割れない心
「へたくそ」
ポケットの中に手を突っ込んだ山代が、意地の悪い笑みを浮かべながら私の方に歩いてくる。
手に持った斧をスっと奴に向ければ、「あぶねっ」と情けなく後退をした。わたしはちょっとだけ浮き立った気分を抑えようと、自分の下唇を噛み締める。
土の香りが充満していた。服が汚れることはこの際気にはしないけど、空きっ腹に流れ込んでくる自然の香りは辛かった。とはいえ、こいつが迎えに来たということは食事の支度が整ったんだろう。
山代は私がバカみたいに時間をかけて割った薪たちを幾つか手に取った。なんだか手柄を取られたムカつくけど、これから風呂釜用の薪も割らなきゃいけない。先はまだまだ長いのだ。
ゼミメンバーとのキャンプにて私が真っ先に選んだのは薪割りだった。せっかくなので自然の中で一人でいたかったのだが、予想以上に体力がいる役目だったので既に後悔をしている。風呂は一番風呂を貰いたいものだ。
さて。
わたしは次の丸太を台の上に乗せた。一発では流石に割り切れないけれど、中央にスパンと当たると気持ちがいいのだ。
思い切って頭の上に掲げた斧を更に後ろへ持っていこうとしたのだけど。
「あ、あぶねあぶねあぶね」
山城がわたしの手首を掴んだので、慌てて動きを止めた。斧の重さはわたしの腕ごと山代が抱えている。
「危ないのはそっちじゃない!」
「お前薪割りしたことないのかよ!」
「…………ないけど」
途端に大きなため息を吐いた奴は、「貸して」とわたしの斧を奪う。対して力を入れていないのも、また腹が立つ。
「だいたい男の役目だろこういうのは。張り合うなよ」
「折角ならやったことないもの選びたいじゃん」
吹き付ける風がだんだん冷たくなってきた。汗やら泥やらで湿ってしまった軍手を外して、吐息で両手を温める。
「お前って、そういうところあるからな……」
そういうのってどういうのよ、と噛みつきたい気持ちはなんとか仕舞っておいて。
「まず、頭より高く斧を掲げるのは禁止な。反動で自分に当たることもあるから」
「正直さっき足に当たりかけた」
「長靴履いててよかったな!もう絶対やるなよ!」
斧を持ったまま左手で腰に手を当てた山代は、俯いてなにかを考えているようだった。
「それから腕も曲げない。
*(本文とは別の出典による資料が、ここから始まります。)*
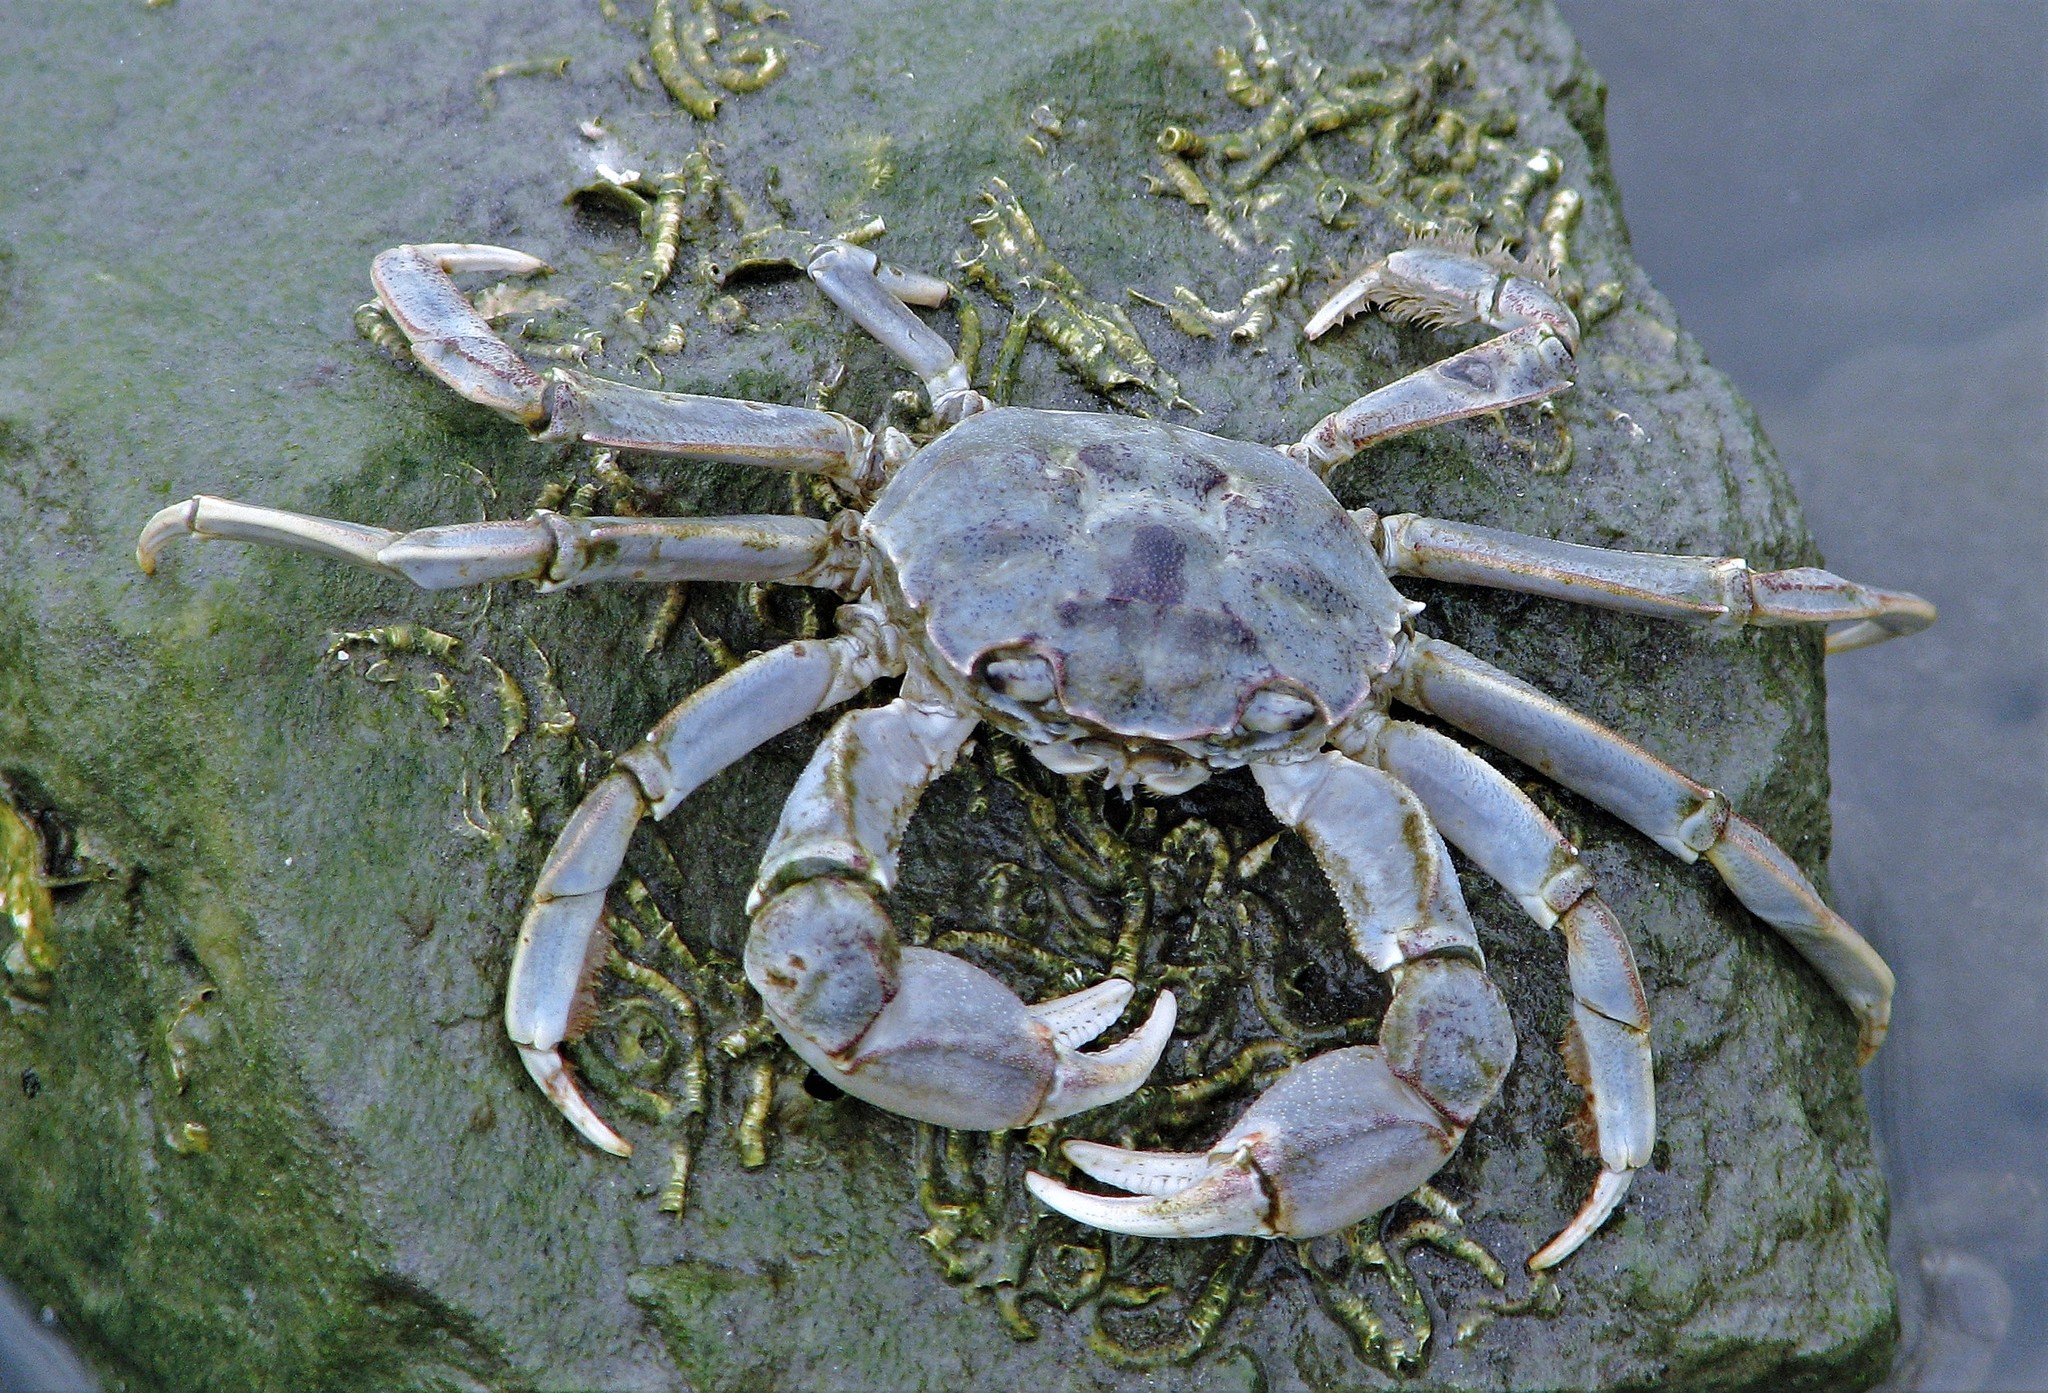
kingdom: Animalia
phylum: Arthropoda
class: Malacostraca
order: Decapoda
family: Varunidae
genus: Cyrtograpsus
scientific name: Cyrtograpsus angulatus
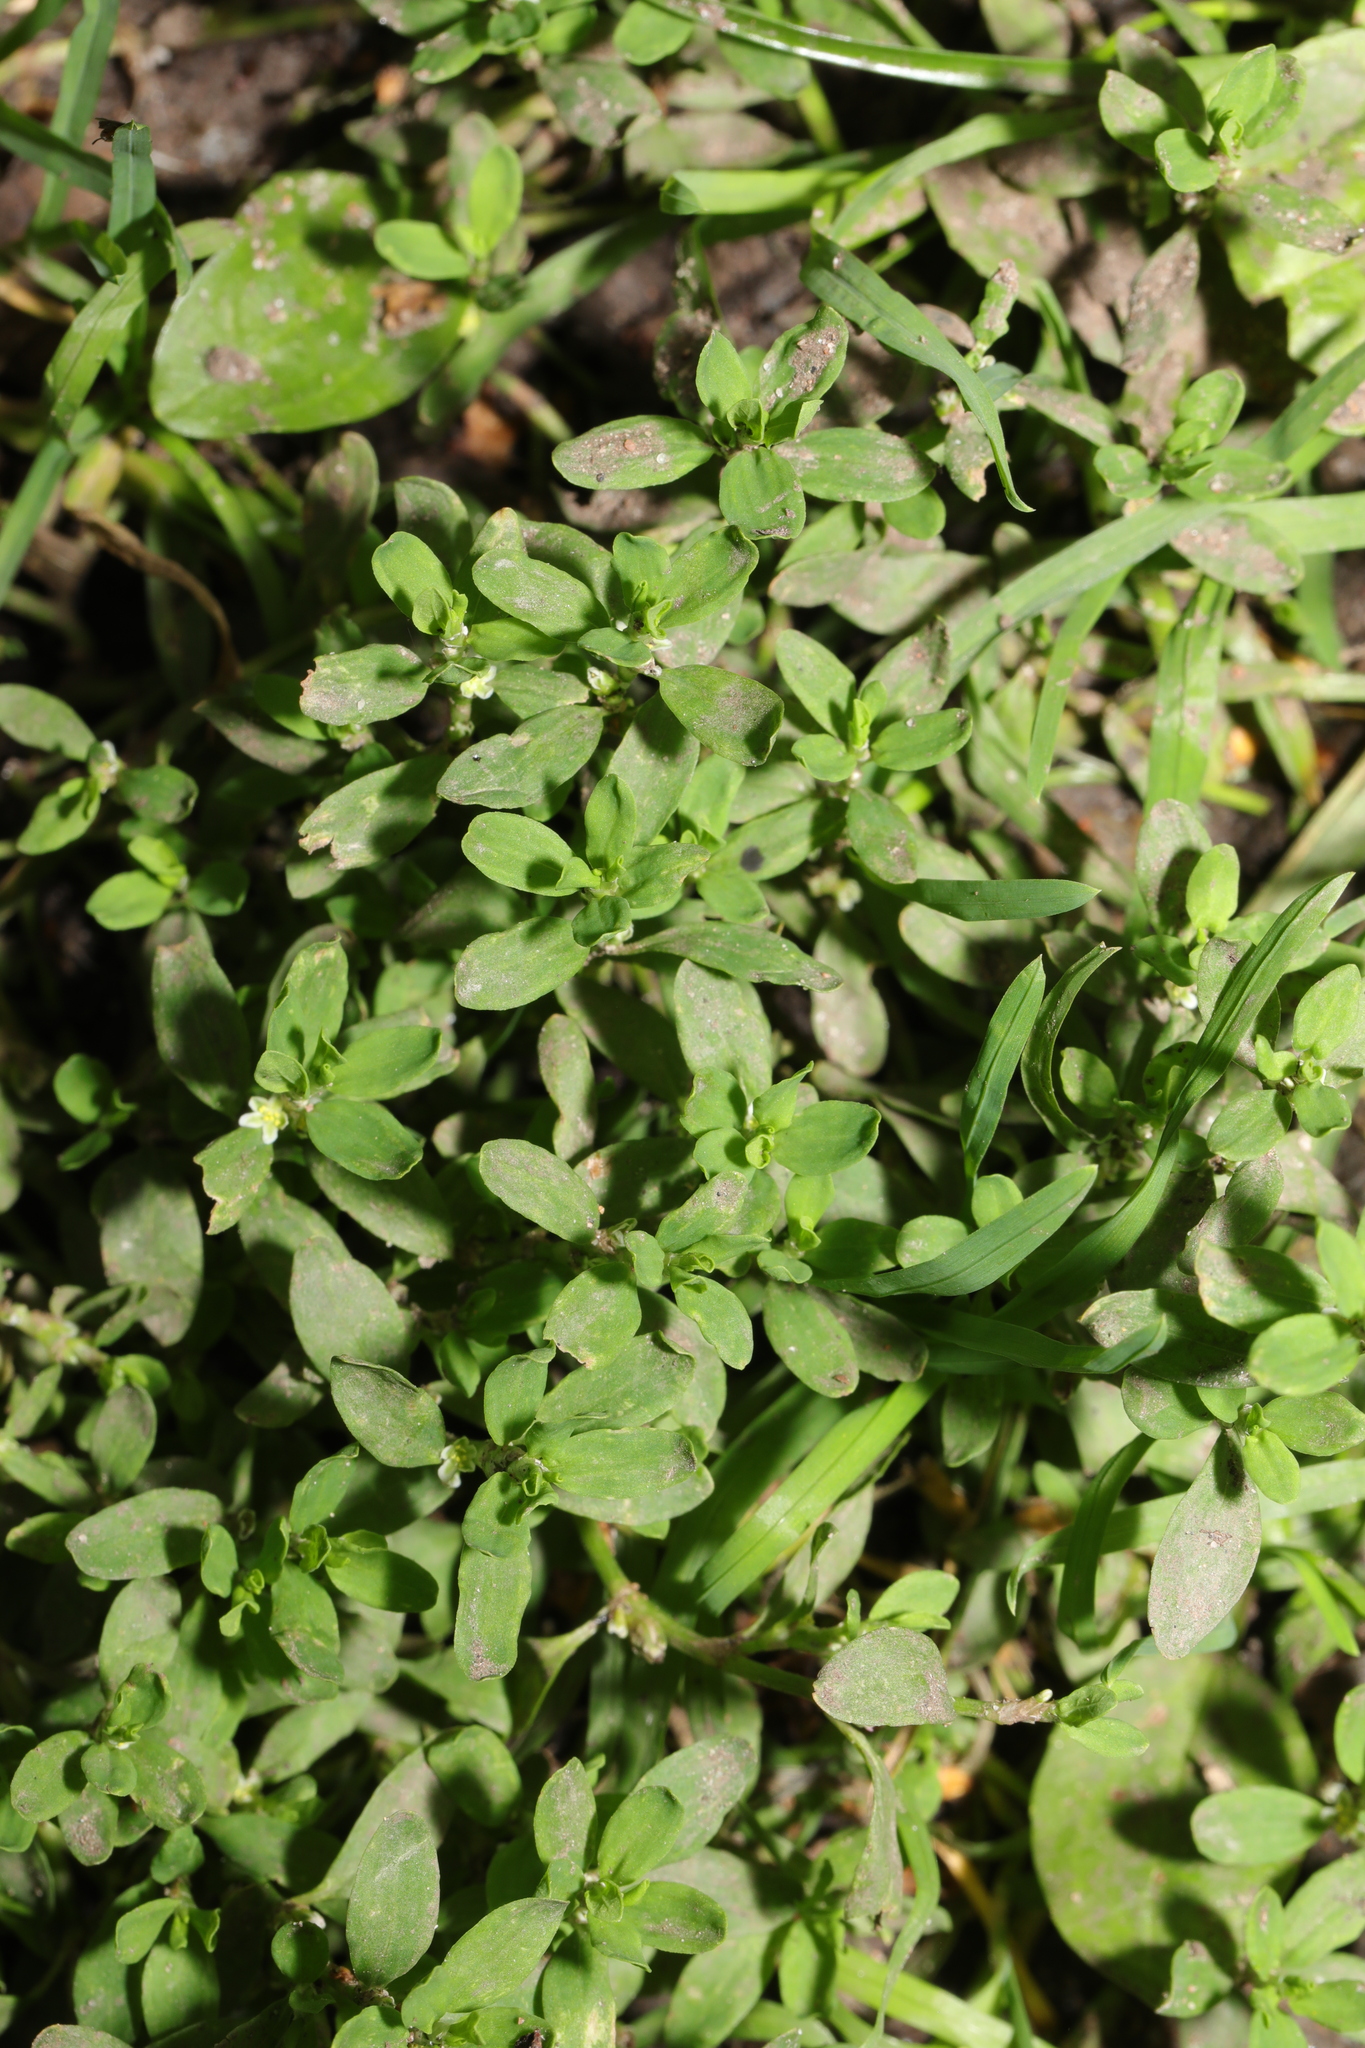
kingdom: Plantae
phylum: Tracheophyta
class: Magnoliopsida
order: Caryophyllales
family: Polygonaceae
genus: Polygonum
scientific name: Polygonum aviculare
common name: Prostrate knotweed
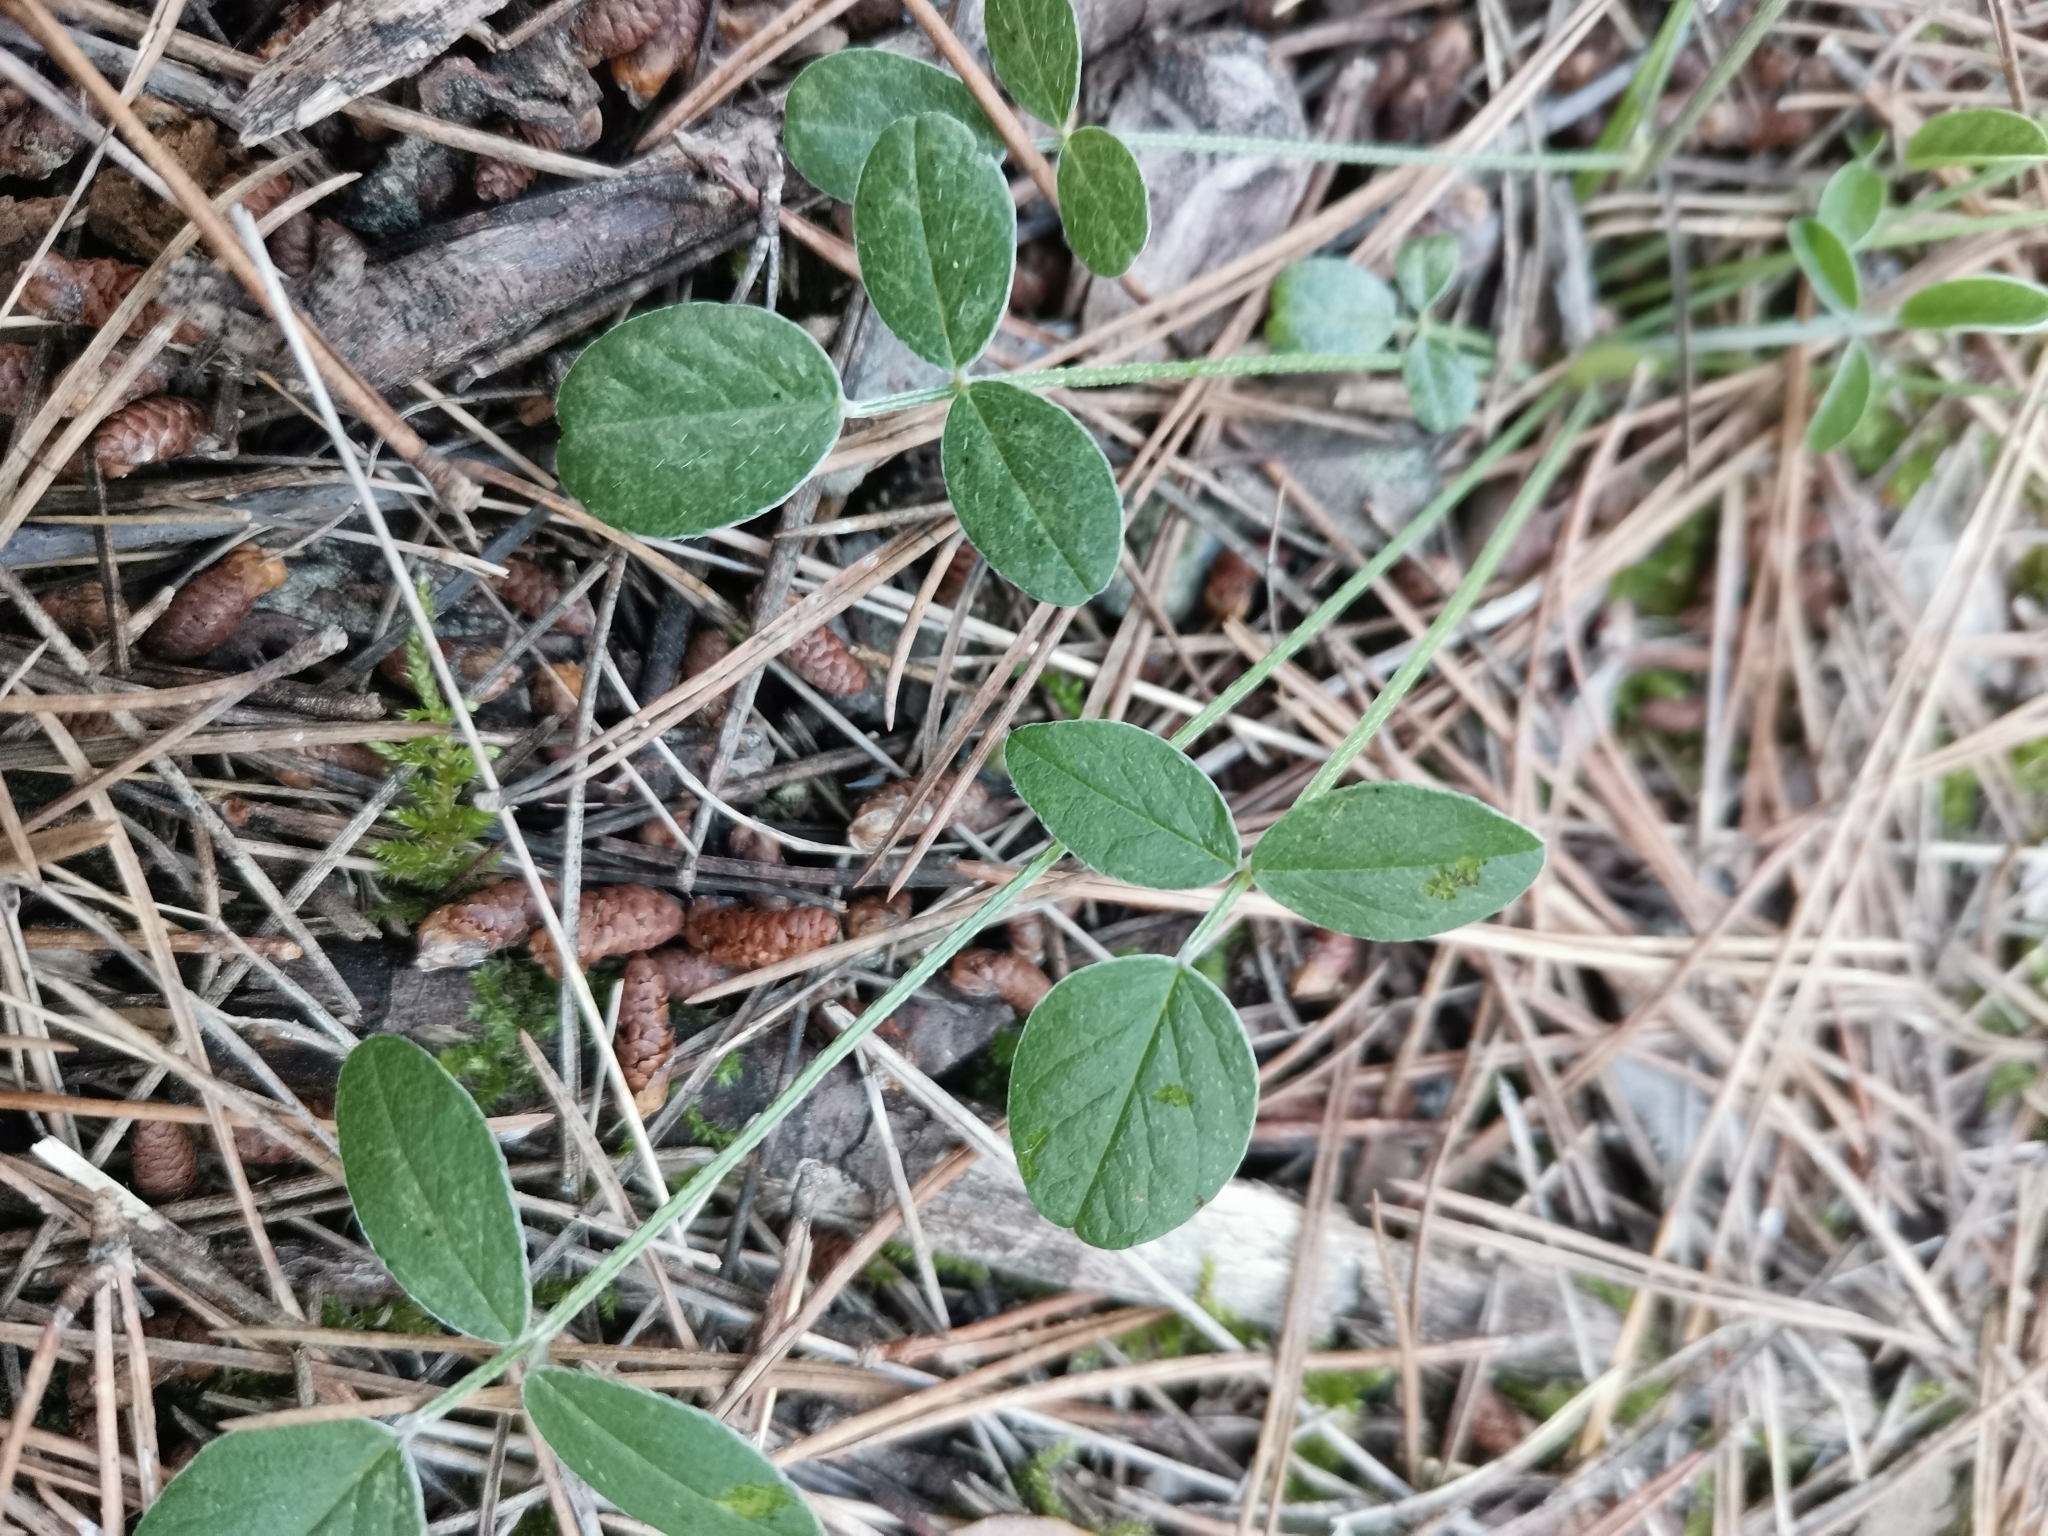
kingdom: Plantae
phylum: Tracheophyta
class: Magnoliopsida
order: Fabales
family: Fabaceae
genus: Bituminaria
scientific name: Bituminaria bituminosa
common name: Arabian pea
曲がったままの状態で丸太に当たると衝撃が肘にモロ入るから。痛くなる」
「……詳しいんだね」
危ないポイントを解説しつつ的確に薪を割っていく様子から、山代の習熟度は一目瞭然だった。とすん、と薪の割れる音が続いていく。
「少なくともお前よりはな」
「わたしなんかじゃ比べ物にもならないでしょ。筋肉の付き方なんかも全然違うし」
「男と女なんだから」
わたしは、風に煽られて流れていく自分の長い髪を撫でた。からかうつもりでこっちに足を運んだわけではないのだろう。とすん、とすんとひたすらに音は鳴り響いていく。
「意外だったなぁ、山代が薪割りとかするの」
「なんでだよ」
「女子の前ではいい顔しようとするしさぁ、頭をだって金色だしさぁ」
風がまた強くなって、山代の短い髪までも攫っていこうとする。視界を自分の髪の毛で覆われたわたしは、少しの間ぎゅっと目を瞑っていた。
「チャラいっていうより誠実系だね」
笑ってやる気満々で構えていたはずなのに。
景色が凪いだ。黒い髪の毛の隙間から覗く山代の顔が、耳が、紅く染まっていて。
「屁理屈吐くのか褒めるのかどっちかにしろよ!!!」
「はぁ?」
夕焼け空に紛れて、わたしにまで伝染ってしまうところだった。